On a sloping site directly opposite the dunes of Peregian Beach, the challenge for this project was to get high enough to capture the sea views over the dunes without exceeding the statutory height limits or blocking views. In fact, the finished building sits well below the maximum height allowed on the sloping block with the bulk of the building running back along the depth of the site, while the portion of the building across the width of the site sits on a minimum of structure to create an open terrace underneath.

This massing provides openness to the site and a breezeway to the properties behind. By tucking in to the back of the lot and pushing the ancilliary garage, workshop, and media room into a basement level, the bulk of this large home is reduced with the living room wing providing an anchor to the seemingly light upper floor bedroom wing that floats across the width of the property and allows views and breezes to the neighbours

The juxtaposition of the shapes means only a very small portion of the building appears as a full 2 storeys.

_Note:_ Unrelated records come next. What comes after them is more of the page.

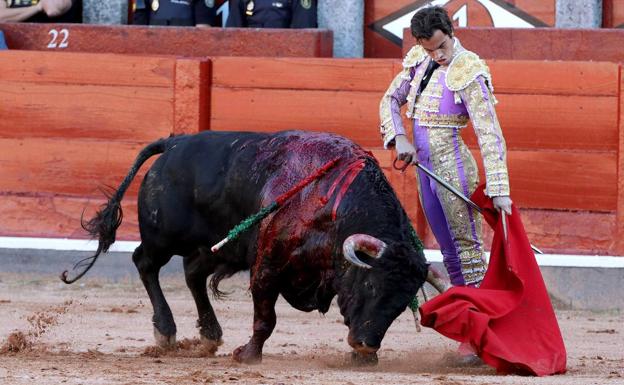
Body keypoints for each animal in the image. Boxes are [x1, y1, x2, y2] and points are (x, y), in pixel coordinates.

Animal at [67, 130, 428, 362]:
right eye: (370, 284)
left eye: (402, 303)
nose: (367, 346)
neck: (331, 204)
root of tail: (174, 142)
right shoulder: (268, 264)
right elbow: (265, 317)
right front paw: (248, 355)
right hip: (164, 237)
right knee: (145, 263)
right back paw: (166, 331)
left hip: (214, 245)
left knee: (192, 274)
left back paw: (210, 334)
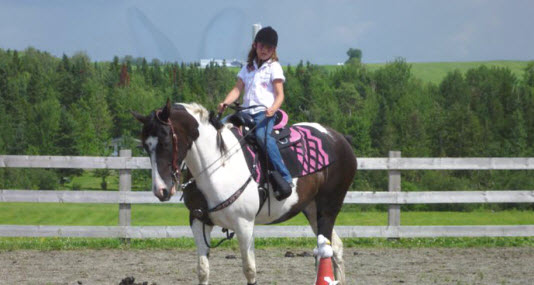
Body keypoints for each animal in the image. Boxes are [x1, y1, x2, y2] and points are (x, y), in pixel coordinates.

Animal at [133, 99, 360, 282]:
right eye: (145, 145)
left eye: (165, 141)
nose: (161, 190)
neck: (219, 165)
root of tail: (340, 138)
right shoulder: (198, 221)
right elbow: (203, 269)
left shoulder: (244, 225)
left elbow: (249, 270)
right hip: (311, 210)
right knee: (335, 247)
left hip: (328, 209)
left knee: (326, 249)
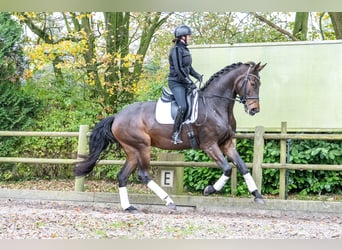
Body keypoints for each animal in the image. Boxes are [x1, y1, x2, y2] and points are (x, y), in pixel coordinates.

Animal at [74, 61, 268, 212]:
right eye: (252, 83)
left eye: (259, 84)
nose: (254, 109)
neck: (215, 105)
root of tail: (117, 117)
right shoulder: (210, 145)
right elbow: (228, 169)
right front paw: (209, 189)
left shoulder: (226, 144)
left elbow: (243, 167)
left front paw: (258, 195)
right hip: (142, 147)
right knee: (143, 174)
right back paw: (169, 201)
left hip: (132, 151)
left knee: (122, 176)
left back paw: (129, 207)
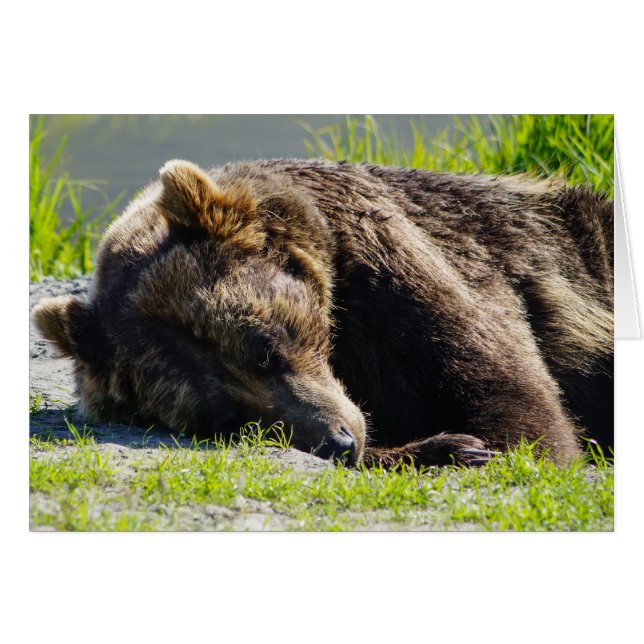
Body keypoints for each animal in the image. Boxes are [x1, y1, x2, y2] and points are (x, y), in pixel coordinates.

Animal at [33, 158, 614, 467]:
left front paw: (466, 445)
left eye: (265, 347)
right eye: (226, 418)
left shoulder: (402, 264)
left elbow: (523, 416)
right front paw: (445, 447)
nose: (339, 442)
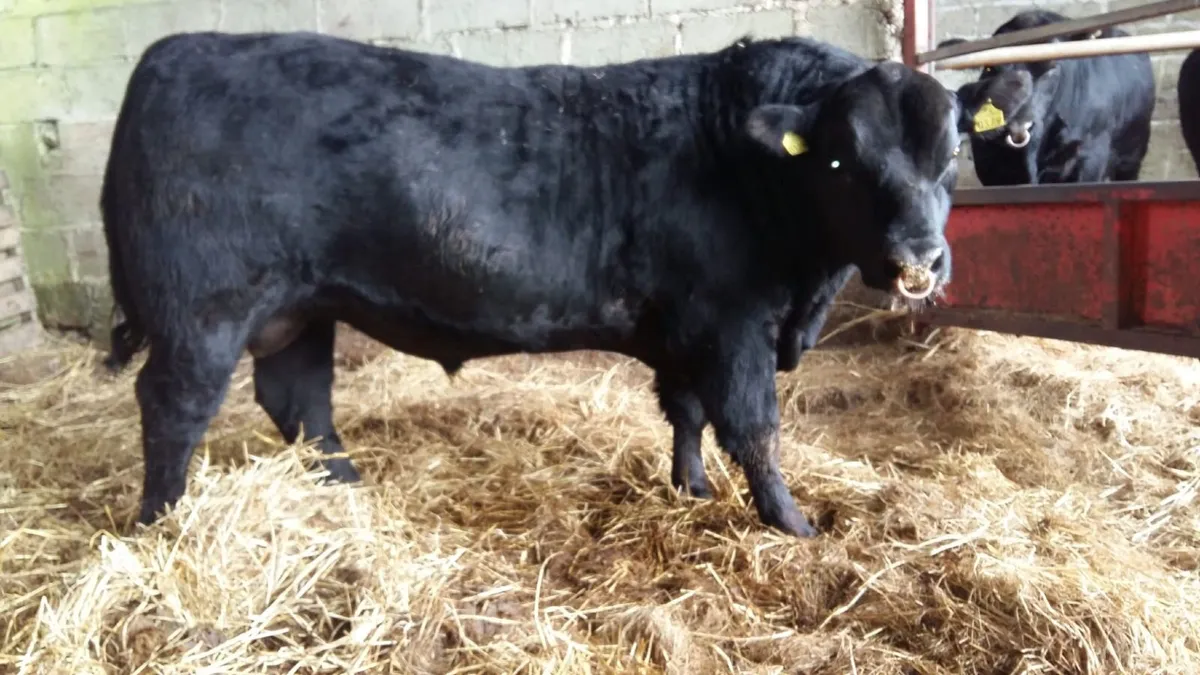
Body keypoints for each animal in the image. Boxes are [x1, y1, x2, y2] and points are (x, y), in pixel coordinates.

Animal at [100, 30, 971, 538]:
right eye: (842, 157)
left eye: (951, 153)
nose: (920, 257)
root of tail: (168, 53)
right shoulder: (731, 327)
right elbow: (754, 429)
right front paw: (793, 523)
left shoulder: (684, 331)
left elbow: (687, 415)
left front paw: (689, 488)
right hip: (204, 315)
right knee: (173, 407)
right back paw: (162, 521)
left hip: (302, 307)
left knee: (300, 401)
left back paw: (344, 486)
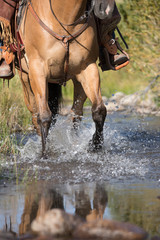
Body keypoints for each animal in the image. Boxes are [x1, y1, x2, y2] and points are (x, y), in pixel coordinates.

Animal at [18, 0, 114, 155]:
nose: (106, 10)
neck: (64, 19)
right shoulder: (38, 70)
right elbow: (44, 116)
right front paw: (44, 154)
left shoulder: (88, 67)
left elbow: (99, 110)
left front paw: (95, 145)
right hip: (26, 80)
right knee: (36, 116)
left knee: (77, 113)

The living room pushes forward as a single storey to conceal the garage doors back in the shadows below, while the garden roof of the living room makes the bedroom wing far back on the block appear to be almost on its own allotment.

Many coastal homes sacrifice passive solar principles in order to maximise their eastern ocean views, but this home actually orients the outdoor living to a large covered northern terrace whilst still maintaining the ocean views. The bedrooms are all oriented towards the ocean and incorporate full height windows and doors, but these are protected by folding timber shutters at the edge of the balconies.

The home provides a multitude of different indoor and outdoor spaces to suit all seasons and a mix of family and private activities.